Die Zeugin Ulrike P*** hat in der Hauptverhandlung vom 6. April 1989 (übereinstimmend mit ihren Angaben vor der Polizei; vgl. S 17, 21 dA) angegeben, daß sie, als sie auf ihrem Fahrrad fahrend zu ihrem geparkten PKW zurückkehrte, gesehen hat, wie der Angeklagte mit irgendeinem Gegenstand beim Türschloß ihres Fahrzeugs hantierte (S 74 dA); über Vorhalt hat sie darauf verwiesen, daß sie infolge ihrer Körpergröße - hiezu hat sie in der Hauptverhandlung vom 19.Oktober 1989 ergänzend angegeben, daß sie 1,76 m groß ist (S 119 dA) - und des Umstands, daß sie auf einem Fahrrad gesessen ist, Sicht auf den Angeklagten und dessen Manipulation am Türschloß ihres PKW hatte (S 79 dA). Diese Bekundungen wurden in der Hauptverhandlung vom 19.Oktober 1989 verlesen (S 119 dA). Angesichts dieser Verfahrensergebnisse, auf welche sich das Schöffengericht bei der Abweisung des Beweisantrages bezogen hat, wäre der Beschwerdeführer verhalten gewesen, in seinem Antrag auf Vornahme einer Stellprobe auch anzugeben, aus welchen bestimmten Gründen erwartet werden kann, daß die Vornahme der begehrten Beweiserhebung auch tatsächlich das von ihm behauptete Ergebnis haben werde und damit geeignet sein könnte, die dem Schöffengericht durch die Gesamtheit der ihm bereits vorliegenden Verfahrensergebnisse vermittelte Sach- und Beweislage maßgebend zu verändern (vgl. Mayerhofer-Rieder StPO2 ENr. 19, 63 zu § 281 Z 4). Da dies nicht geschehen ist und die mögliche Relevanz der begehrten Beweisaufnahme nach den geschilderten Verfahrensergebnissen keineswegs auf der Hand liegt, sodaß es eines entsprechenden Vorbringens bedurft hätte, kann in der Ablehnung des Beweisantrages eine unzulässige Beeinträchtigung von Verteidigungsrechten des Beschwerdeführers nicht erblickt werden.

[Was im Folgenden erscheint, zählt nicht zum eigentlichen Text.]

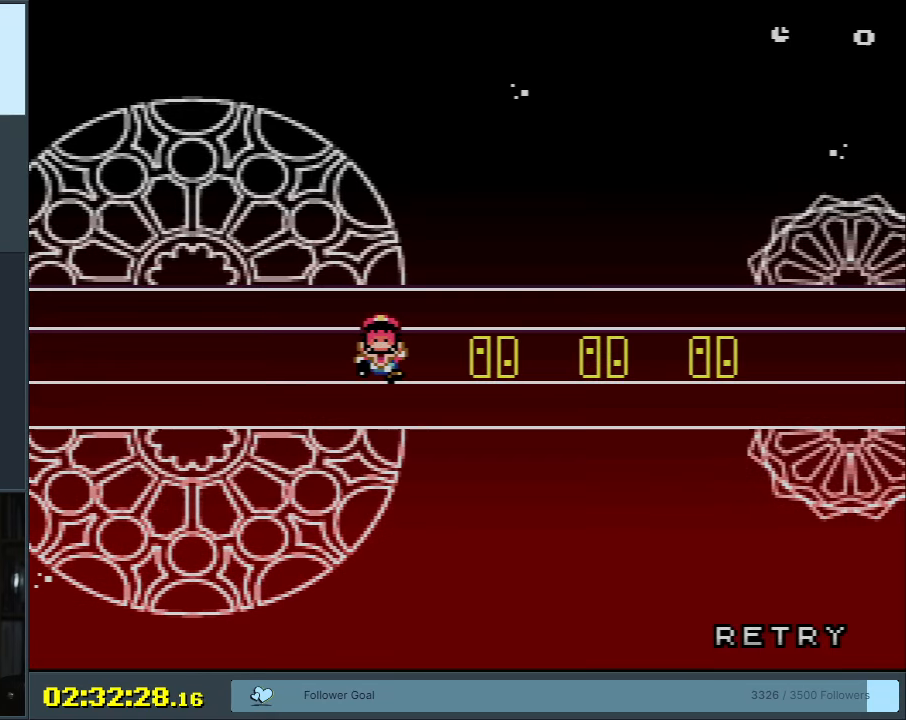
{"buttons": ["B", "Y"], "events": [[50, "A", "down"], [67, "X", "down"], [67, "Y", "up"], [83, "B", "up"], [217, "A", "up"], [233, "X", "up"], [383, "Y", "down"], [433, "B", "down"]]}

Dem Urteil haften aber auch nicht die behaupteten formalen Begründungsmängel (Z 5) an. Das Erstgericht hat mit hinreichender Deutlichkeit festgestellt, welche Beschädigungen am PKW der Zeugin P*** vorhanden waren (S 125, 126 dA), ohne dabei wesentliche Verfahrensergebnisse mit Stillschweigen zu übergehen. Daß die Beschädigungen nur im Bereich des Türschlosses vorhanden waren, steht auch mit den Angaben des Angeklagten im Einklang (S 73 dA) und deckt sich mit den Bekundungen der Zeugin P*** (S 75 dA) sowie den Feststellungen des Meldungslegers (S 18 dA). Aus der Art dieser Beschädigungen konnten die Tatrichter aber denkrichtig darauf schließen, daß diese Beschädigungen nicht auf die vom Angeklagten behauptete Art, sondern dadurch entstanden sind, daß der Angeklagte mit einem Gegenstand versuchte, die Türe des PKW der Zeugin gewaltsam zu öffnen (vgl. abermals S 125, 126 dA).

Demnach geht auch die Mängelrüge fehl.

Die Nichtigkeitsbeschwerde war somit gemäß § 285 d Abs 1 Z 2 StPO schon bei der nichtöffentlichen Beratung zurückzuweisen, woraus folgt, daß zur Entscheidung über die Berufungen des Angeklagten und des öffentlichen Anklägers der Gerichtshof zweiter Instanz berufen ist (§ 285 i StPO).

Die Kostenentscheidung fußt auf der bezogenen Gesetzesstelle.